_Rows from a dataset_
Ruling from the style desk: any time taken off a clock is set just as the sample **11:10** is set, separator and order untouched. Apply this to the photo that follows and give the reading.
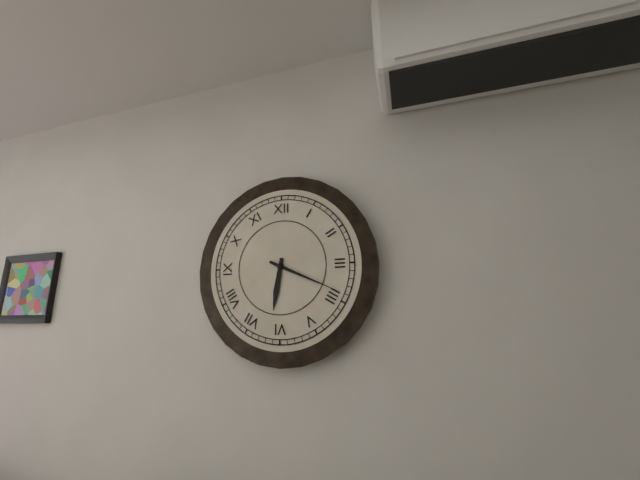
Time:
**6:19**
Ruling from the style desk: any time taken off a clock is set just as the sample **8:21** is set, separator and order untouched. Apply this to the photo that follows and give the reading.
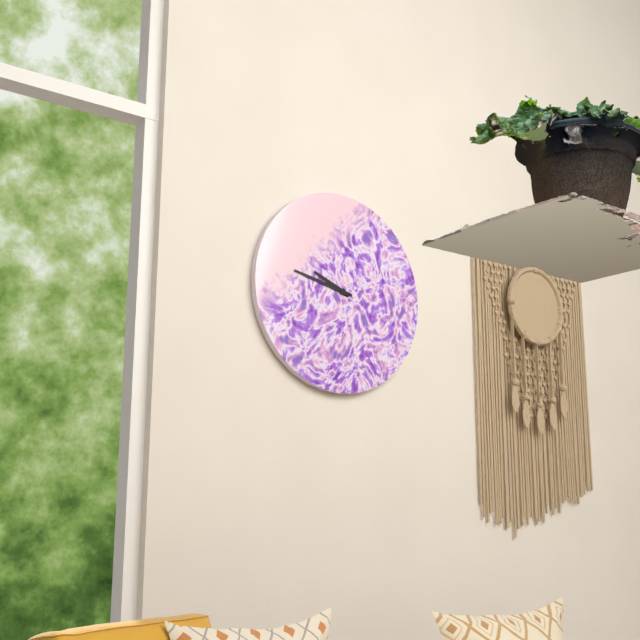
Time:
**9:47**
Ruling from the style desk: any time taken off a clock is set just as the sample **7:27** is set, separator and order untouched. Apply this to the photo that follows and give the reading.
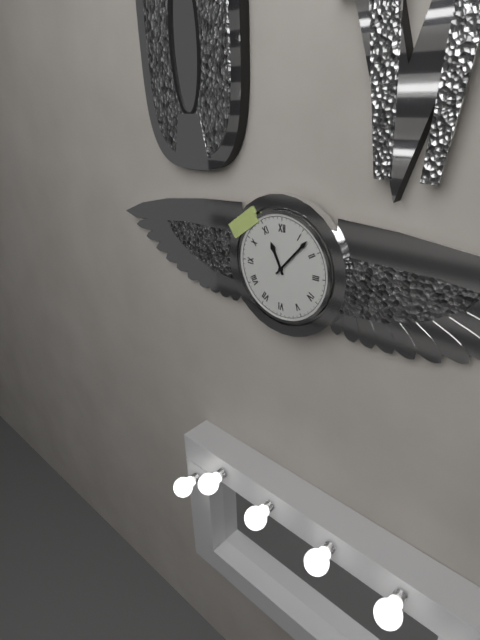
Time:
**11:07**
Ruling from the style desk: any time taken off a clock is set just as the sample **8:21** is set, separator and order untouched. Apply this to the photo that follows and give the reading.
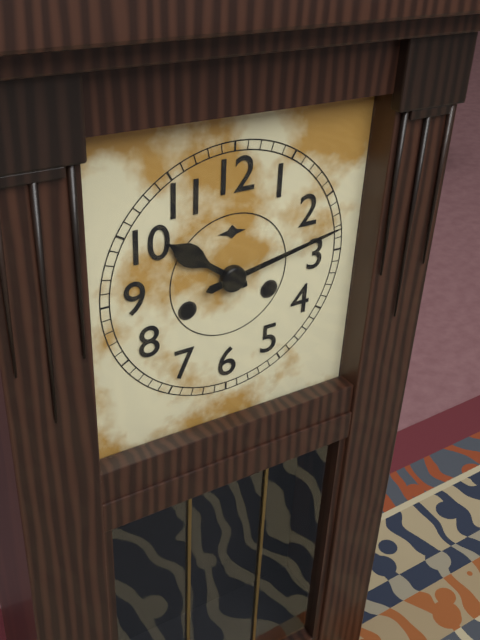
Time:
**10:13**
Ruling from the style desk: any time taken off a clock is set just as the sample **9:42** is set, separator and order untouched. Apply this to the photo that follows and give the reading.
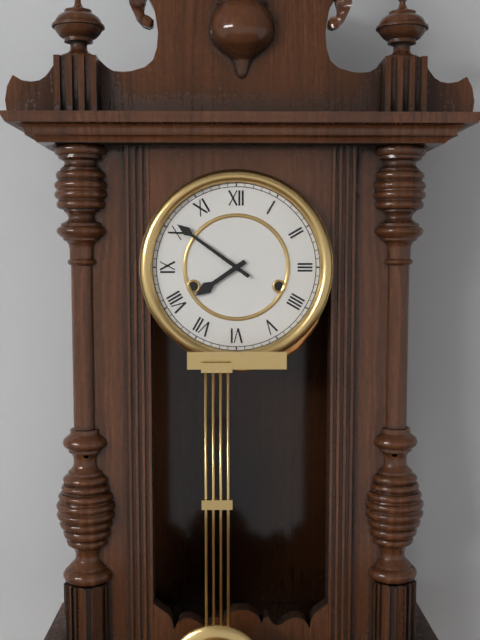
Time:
**7:51**
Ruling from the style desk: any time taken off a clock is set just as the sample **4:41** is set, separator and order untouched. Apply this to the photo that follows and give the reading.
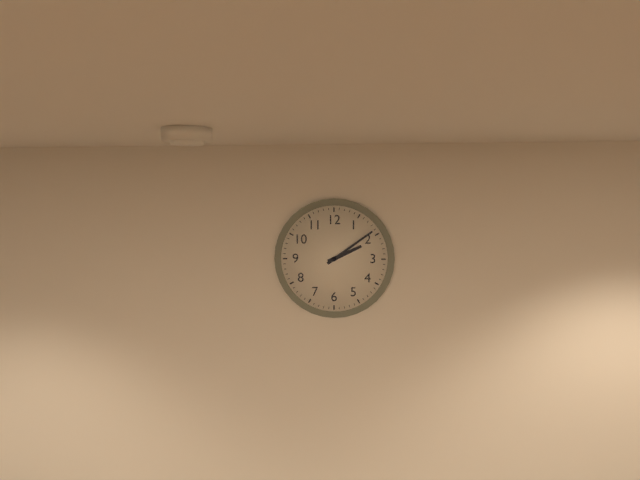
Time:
**2:09**
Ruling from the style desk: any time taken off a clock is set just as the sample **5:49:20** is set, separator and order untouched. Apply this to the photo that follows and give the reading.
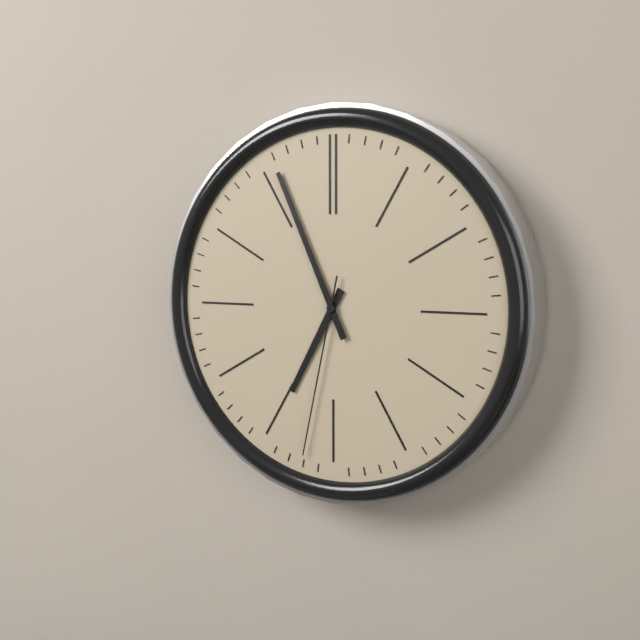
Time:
**6:56:32**
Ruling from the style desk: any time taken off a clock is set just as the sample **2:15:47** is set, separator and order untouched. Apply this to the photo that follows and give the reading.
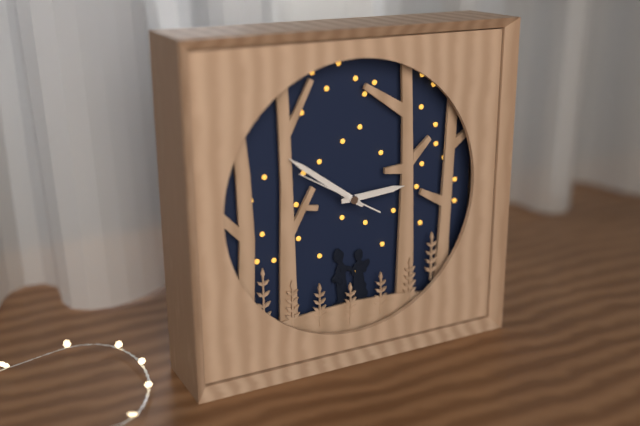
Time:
**2:51:50**
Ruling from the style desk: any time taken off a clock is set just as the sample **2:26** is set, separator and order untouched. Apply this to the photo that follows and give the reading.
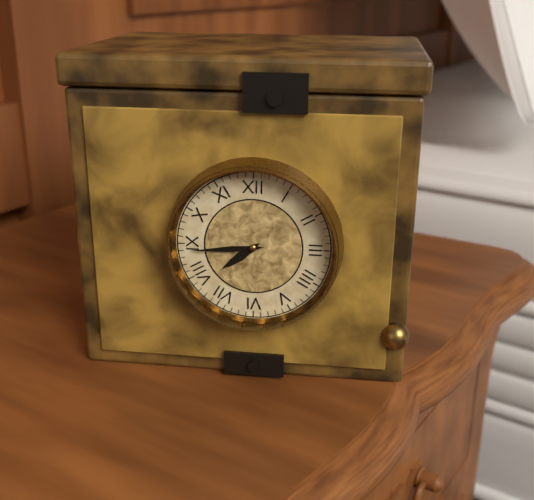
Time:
**7:44**
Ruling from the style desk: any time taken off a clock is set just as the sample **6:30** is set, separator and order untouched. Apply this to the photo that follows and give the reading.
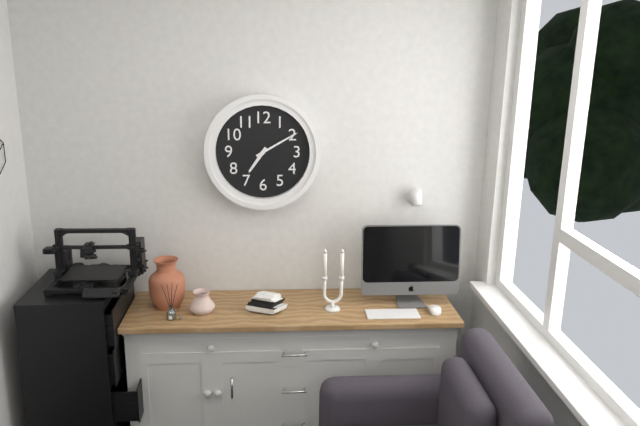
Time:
**7:10**
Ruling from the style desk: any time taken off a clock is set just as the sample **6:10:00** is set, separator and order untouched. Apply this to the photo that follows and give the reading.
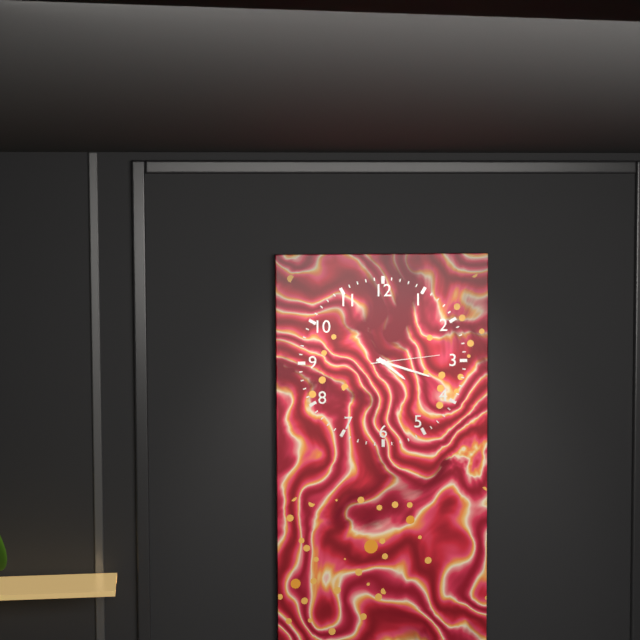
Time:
**4:18:14**
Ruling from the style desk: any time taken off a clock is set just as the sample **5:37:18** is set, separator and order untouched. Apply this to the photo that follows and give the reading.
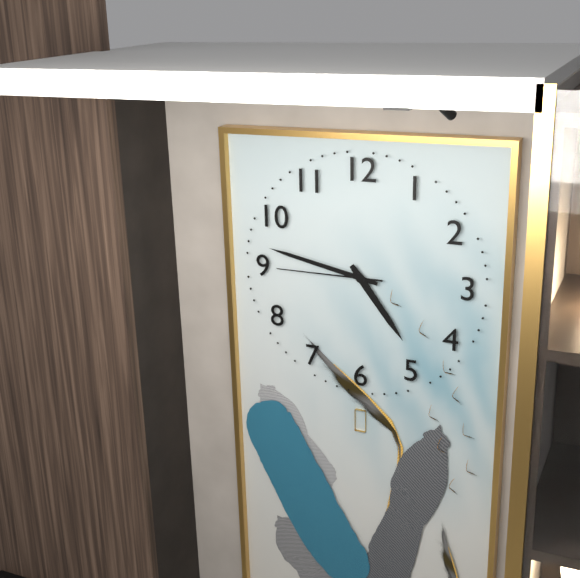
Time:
**4:47:45**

_Exercise_
Filter the data above down to the lines that contain the string "untouched", and copy each of those lines unchanged.

_Written response_
Ruling from the style desk: any time taken off a clock is set just as the sample **11:10** is set, separator and order untouched. Apply this to the photo that follows and give the reading.
Ruling from the style desk: any time taken off a clock is set just as the sample **8:21** is set, separator and order untouched. Apply this to the photo that follows and give the reading.
Ruling from the style desk: any time taken off a clock is set just as the sample **7:27** is set, separator and order untouched. Apply this to the photo that follows and give the reading.
Ruling from the style desk: any time taken off a clock is set just as the sample **8:21** is set, separator and order untouched. Apply this to the photo that follows and give the reading.
Ruling from the style desk: any time taken off a clock is set just as the sample **9:42** is set, separator and order untouched. Apply this to the photo that follows and give the reading.
Ruling from the style desk: any time taken off a clock is set just as the sample **4:41** is set, separator and order untouched. Apply this to the photo that follows and give the reading.
Ruling from the style desk: any time taken off a clock is set just as the sample **5:49:20** is set, separator and order untouched. Apply this to the photo that follows and give the reading.
Ruling from the style desk: any time taken off a clock is set just as the sample **2:15:47** is set, separator and order untouched. Apply this to the photo that follows and give the reading.
Ruling from the style desk: any time taken off a clock is set just as the sample **2:26** is set, separator and order untouched. Apply this to the photo that follows and give the reading.
Ruling from the style desk: any time taken off a clock is set just as the sample **6:30** is set, separator and order untouched. Apply this to the photo that follows and give the reading.
Ruling from the style desk: any time taken off a clock is set just as the sample **6:10:00** is set, separator and order untouched. Apply this to the photo that follows and give the reading.
Ruling from the style desk: any time taken off a clock is set just as the sample **5:37:18** is set, separator and order untouched. Apply this to the photo that follows and give the reading.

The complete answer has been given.